There are other sections as well including OCSP and CRL locations. These two services involve managing certificate revocation. If a certificate key is known to be compromised or the certificate was issued in error, the certificate can be revoked – an indication that it is not valid and should not be trusted by any client. CRL or Certificate Revocation List is the legacy mechanism whereby a CA publishes a list of every certificate that was revoked, and clients must download and check the list. OCSP or Online Certificate Status Protocol is a more efficient variation where the status of just a specific certificate can be checked. OCSP stapling is a feature provided by some servers where the OCSP response is cached by the server and included with the certificate. Since the OCSP response is signed by the CA with the same certificate that signed the server cert, the client can trust it is valid and doesn’t have to make extra connections to validate the certificate.
Finally, the certificate is signed by the CA and this signature appears at the end along with an indication of the signing algorithm used so the client can confirm that the certificate has not been tampered with.
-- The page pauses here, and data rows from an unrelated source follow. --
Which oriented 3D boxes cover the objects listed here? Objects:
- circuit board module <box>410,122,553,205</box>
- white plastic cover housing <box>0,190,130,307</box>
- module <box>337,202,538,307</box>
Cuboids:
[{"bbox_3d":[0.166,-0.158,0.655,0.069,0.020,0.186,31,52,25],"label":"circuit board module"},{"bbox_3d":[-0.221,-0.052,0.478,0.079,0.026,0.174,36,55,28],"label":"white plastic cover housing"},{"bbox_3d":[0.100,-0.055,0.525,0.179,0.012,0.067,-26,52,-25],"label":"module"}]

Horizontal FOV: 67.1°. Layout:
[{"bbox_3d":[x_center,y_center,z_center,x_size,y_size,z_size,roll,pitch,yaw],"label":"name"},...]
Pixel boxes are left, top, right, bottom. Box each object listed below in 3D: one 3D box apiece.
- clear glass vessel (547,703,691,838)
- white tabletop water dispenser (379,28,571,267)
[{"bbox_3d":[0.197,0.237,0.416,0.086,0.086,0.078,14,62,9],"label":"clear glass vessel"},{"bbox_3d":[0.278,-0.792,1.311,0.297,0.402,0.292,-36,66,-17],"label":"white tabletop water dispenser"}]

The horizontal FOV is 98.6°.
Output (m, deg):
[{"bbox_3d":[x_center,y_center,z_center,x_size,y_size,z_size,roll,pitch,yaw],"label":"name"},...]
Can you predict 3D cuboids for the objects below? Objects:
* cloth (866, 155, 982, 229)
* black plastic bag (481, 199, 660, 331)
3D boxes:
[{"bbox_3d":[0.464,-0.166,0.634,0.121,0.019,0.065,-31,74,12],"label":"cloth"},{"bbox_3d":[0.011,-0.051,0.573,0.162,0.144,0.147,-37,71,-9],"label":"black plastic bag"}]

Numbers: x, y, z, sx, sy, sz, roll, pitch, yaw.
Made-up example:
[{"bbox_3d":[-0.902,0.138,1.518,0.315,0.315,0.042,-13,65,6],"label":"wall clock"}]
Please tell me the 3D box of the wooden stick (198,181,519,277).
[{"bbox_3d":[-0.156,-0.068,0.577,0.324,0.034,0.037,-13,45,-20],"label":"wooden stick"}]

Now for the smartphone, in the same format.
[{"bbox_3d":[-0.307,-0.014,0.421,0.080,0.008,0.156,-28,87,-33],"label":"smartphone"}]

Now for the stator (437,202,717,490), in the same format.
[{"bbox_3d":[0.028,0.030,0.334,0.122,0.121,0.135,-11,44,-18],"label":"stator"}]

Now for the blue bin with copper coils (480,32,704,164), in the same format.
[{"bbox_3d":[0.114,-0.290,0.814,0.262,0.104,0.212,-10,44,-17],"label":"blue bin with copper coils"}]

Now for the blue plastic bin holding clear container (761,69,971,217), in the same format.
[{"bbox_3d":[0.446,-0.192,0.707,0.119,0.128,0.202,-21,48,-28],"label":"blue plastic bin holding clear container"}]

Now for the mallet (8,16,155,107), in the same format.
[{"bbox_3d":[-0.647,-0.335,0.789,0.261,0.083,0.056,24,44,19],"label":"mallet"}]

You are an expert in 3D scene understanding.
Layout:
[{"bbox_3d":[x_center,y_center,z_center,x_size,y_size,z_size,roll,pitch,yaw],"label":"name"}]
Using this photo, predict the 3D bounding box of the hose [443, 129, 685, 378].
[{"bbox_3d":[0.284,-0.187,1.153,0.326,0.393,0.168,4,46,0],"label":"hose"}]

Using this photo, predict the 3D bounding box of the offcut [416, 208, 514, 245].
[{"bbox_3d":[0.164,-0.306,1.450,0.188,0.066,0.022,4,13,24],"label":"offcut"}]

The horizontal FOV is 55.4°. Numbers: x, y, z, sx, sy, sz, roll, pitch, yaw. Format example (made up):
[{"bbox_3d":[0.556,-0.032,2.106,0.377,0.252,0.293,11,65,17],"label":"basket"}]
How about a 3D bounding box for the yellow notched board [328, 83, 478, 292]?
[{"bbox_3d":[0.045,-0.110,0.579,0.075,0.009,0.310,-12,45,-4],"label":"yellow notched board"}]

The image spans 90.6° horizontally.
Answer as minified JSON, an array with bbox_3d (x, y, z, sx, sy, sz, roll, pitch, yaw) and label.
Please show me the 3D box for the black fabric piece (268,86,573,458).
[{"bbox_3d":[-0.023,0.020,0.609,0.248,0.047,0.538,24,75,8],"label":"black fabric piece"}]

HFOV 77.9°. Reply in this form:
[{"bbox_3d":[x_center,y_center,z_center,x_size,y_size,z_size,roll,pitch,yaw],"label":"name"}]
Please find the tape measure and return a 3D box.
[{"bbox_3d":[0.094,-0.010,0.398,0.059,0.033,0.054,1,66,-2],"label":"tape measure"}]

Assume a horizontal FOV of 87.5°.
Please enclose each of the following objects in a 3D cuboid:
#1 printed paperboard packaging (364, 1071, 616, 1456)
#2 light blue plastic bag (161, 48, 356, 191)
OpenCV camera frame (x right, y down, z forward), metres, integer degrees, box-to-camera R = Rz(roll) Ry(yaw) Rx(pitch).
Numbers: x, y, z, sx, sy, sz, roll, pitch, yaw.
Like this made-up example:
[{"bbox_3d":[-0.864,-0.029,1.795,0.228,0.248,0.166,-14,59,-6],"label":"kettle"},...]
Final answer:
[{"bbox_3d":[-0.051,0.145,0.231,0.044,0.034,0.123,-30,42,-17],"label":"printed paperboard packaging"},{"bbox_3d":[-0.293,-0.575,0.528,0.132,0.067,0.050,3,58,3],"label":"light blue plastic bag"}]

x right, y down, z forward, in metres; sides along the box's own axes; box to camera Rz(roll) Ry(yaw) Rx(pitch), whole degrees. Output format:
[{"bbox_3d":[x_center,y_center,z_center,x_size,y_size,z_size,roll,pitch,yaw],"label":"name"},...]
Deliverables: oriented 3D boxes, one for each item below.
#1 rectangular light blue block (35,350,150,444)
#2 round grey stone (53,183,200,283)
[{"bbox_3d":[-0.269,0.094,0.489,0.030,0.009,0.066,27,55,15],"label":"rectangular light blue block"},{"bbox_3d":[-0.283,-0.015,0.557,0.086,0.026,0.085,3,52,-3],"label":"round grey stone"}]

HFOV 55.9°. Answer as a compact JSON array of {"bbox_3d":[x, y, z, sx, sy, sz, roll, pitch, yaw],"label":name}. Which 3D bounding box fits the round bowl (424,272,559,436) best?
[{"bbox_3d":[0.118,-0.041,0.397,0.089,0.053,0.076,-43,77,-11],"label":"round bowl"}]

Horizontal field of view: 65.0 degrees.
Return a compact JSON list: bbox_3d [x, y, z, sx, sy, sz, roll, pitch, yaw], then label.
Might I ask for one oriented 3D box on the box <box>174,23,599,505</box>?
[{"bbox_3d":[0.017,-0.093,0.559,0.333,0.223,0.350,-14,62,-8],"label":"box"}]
The signature can be verified (with more math magic!) by checking the public key in the CA certificate. This process is repeated for every signing certificate until one is reached that exists in the client’s trusted certificate (or trusted root) store. This is known as the chain of trust and can, in theory, be arbitrarily long, though in practice there are usually no more than one or two intermediate CAs between the trusted root and the leaf certificate.
Its about trust
At the end of the day, all these technologies are about building and managing trust. Can you trust that the server you are talking to really is the one you want? Can you trust that the bank information you’re sending over the public internet is safe from modification or eavesdropping? Are you sure that email really is from John? Understanding how these technologies work can help you answer these questions. Though there is a lot of technical complexity involved, certificates are essentially just identity documents, not much different from a drivers license or passport. It is worth noting that while a certificate CAN tell you if the server you are connected to is named www.flightaware.com, it cannot tell you if that is the right server for tracking your aircraft. A nefarious actor could just as easily get a certificate for www.fightaware.com or www.flightwarez.com and if the certificate is valid, you’ll hear no complaints from your browser. Extended validation (EV) certificates, which show additional identity information, are one attempt at solving this problem, but they still ultimately rely on the end user knowing what the correct name should be. As the old Russian proverb goes: “доверяй, но проверяй” (Trust, but verify).